Stored items from a collection
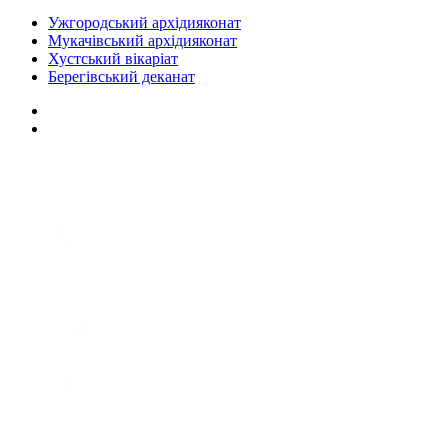
Ужгородський архідияконат
Мукачівський архідияконат
Хустський вікаріат
Берегівський деканат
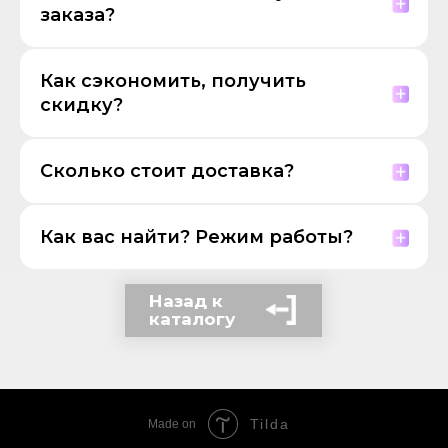
заказа?
Как сэкономить, получить
скидку?
Сколько стоит доставка?
Как вас найти? Режим работы?
Назад к
каталогу
Tilda
Made on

# TASK OBJECTIVE:
Once you have found every line above holding the word "архідияконат", copy those lines.

# OUTPUT FOR THIS EXERCISE:
Ужгородський архідияконат
Мукачівський архідияконат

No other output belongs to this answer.